University of Arizona President Ann Weaver Hart says she wants to drive up the graduation rate by helping students return to the idea of a four-year college education.
The UA's graduation rate now is 61.4 percent, which Hart said in an interview for Friday’s Arizona Week broadcast is not good enough.
It should move to 65 percent in five years and climb higher after that as part of the 2020 targets set for all Arizona public universities by the Board of Regents, she said.
“I think we should set a goal within five years of 65 percent,” said Hart, who began work as the UA's 21st president and its first female president on Monday. “We’ve set in our 2020 enterprise plans with (the Board of Regents) to increase our graduation rates at all of our sister institutions.”
Hart said a big challenge is in guiding students toward the idea of spending less time in school. One way to do that is showing them that it also would mean spending less money.

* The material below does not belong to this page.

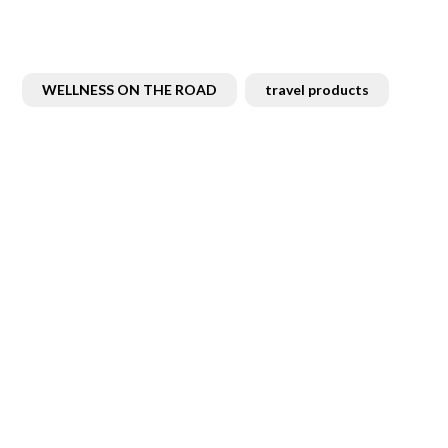
WELLNESS ON THE ROAD
travel products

“You can borrow money and get a fully guaranteed student loan and only register for 12 semester-hours,” she said. “You cannot graduate in four years by registering for 12 semester-hours. So we need to help our students plan those four years … to be more careful and discriminating consumers, but also to see this as a part of their future.

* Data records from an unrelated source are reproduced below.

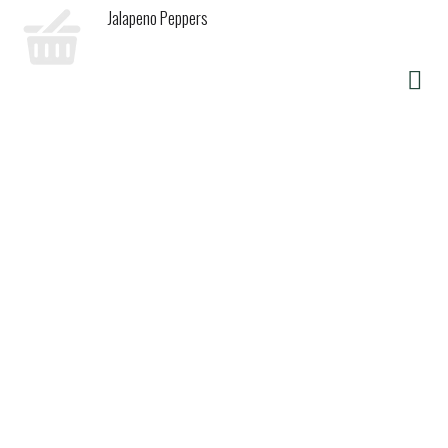
Jalapeno Peppers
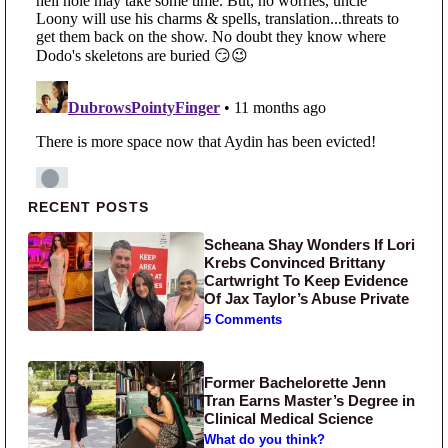
Primary Sidebar
RECENT POSTS
Scheana Shay Wonders If Lori
Krebs Convinced Brittany
Cartwright To Keep Evidence
Of Jax Taylor’s Abuse Private
5 Comments
Former Bachelorette Jenn
Tran Earns Master’s Degree in
Clinical Medical Science
What do you think?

“You will pay less for your college education if you graduate in four years,” she said.
Hart said that in her previous presidency, at Temple University in Philadelphia, she helped lead a rise in the graduation rate from the low 50s to 67 percent by focusing on formal advising of students and by making an issue of time spent in school.
“It isn’t simply a matter of being very young and not being in a hurry,” she says. “It really is a matter of helping you be successful.”

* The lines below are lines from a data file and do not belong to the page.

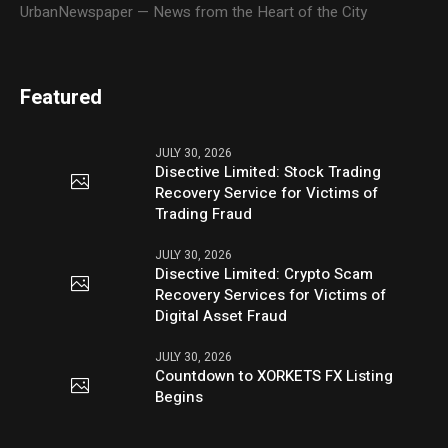
UrbanNewspaper — News from the Heart of the City
Featured
JULY 30, 2026
Disective Limited: Stock Trading
Recovery Service for Victims of
Trading Fraud
JULY 30, 2026
Disective Limited: Crypto Scam
Recovery Services for Victims of
Digital Asset Fraud
JULY 30, 2026
Countdown to XORKETS FX Listing
Begins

At Temple, eight-semester plans were built for students in all majors, and “we emphasized over and over again to students that it would cost them less to graduate more quickly.”
Other topics Hart touched on in a 30-minute interview:
-- The university must maintain and expand on its world-class status as a research university by recruiting and retaining top faculty and graduate students.
-- More public-private partnerships, technology transfers and other creative financing means will be needed to keep public universities viable in the face of reduced state funding.
-- The DREAM Act “can be applied very, very successfully … especially in cultures like ours, where there is a large proportion of young people who have shown their commitment to our country and to their contribution to our economy and culture.”
-- Community outreach is important for her, something she did at Temple in Philadelphia. How that will go in Tucson, she said, remains to be seen. “I look forward to learning what the key issues here in Tucson are. … “
-- “… One of the most important roles a president has to fill in a public university” is relations with the governor and state Legislature, Hart said. She noted she already has met with Gov. Jan Brewer and is looking forward to working with legislative leaders.